--- SOURCE DATA Enclosed Below ---
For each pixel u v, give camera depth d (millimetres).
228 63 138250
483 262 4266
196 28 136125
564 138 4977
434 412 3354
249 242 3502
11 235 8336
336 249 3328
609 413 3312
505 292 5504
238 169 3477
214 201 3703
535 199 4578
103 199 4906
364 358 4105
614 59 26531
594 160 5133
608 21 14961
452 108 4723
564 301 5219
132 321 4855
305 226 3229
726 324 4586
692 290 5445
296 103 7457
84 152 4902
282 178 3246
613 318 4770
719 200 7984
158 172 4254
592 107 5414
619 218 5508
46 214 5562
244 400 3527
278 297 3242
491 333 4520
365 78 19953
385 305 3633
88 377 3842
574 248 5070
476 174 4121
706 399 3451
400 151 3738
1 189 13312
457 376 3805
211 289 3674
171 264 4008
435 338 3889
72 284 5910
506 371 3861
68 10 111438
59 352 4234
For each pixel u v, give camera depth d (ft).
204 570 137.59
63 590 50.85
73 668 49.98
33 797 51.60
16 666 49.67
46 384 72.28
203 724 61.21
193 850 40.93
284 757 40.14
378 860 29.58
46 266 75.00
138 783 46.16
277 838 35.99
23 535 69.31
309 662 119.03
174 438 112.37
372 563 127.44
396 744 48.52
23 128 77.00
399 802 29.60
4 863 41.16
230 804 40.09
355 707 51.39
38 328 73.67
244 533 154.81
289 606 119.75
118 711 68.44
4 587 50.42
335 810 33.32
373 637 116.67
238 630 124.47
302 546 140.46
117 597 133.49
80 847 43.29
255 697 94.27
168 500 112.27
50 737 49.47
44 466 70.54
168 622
--- End of Enclosed SOURCE DATA ---
ASSIGNMENT ▸ Please output only the lines from the one holding "284 757 40.14" to the end of the records, first and last included, exactly as they appear.

SOLUTION ▸
284 757 40.14
378 860 29.58
46 266 75.00
138 783 46.16
277 838 35.99
23 535 69.31
309 662 119.03
174 438 112.37
372 563 127.44
396 744 48.52
23 128 77.00
399 802 29.60
4 863 41.16
230 804 40.09
355 707 51.39
38 328 73.67
244 533 154.81
289 606 119.75
118 711 68.44
4 587 50.42
335 810 33.32
373 637 116.67
238 630 124.47
302 546 140.46
117 597 133.49
80 847 43.29
255 697 94.27
168 500 112.27
50 737 49.47
44 466 70.54
168 622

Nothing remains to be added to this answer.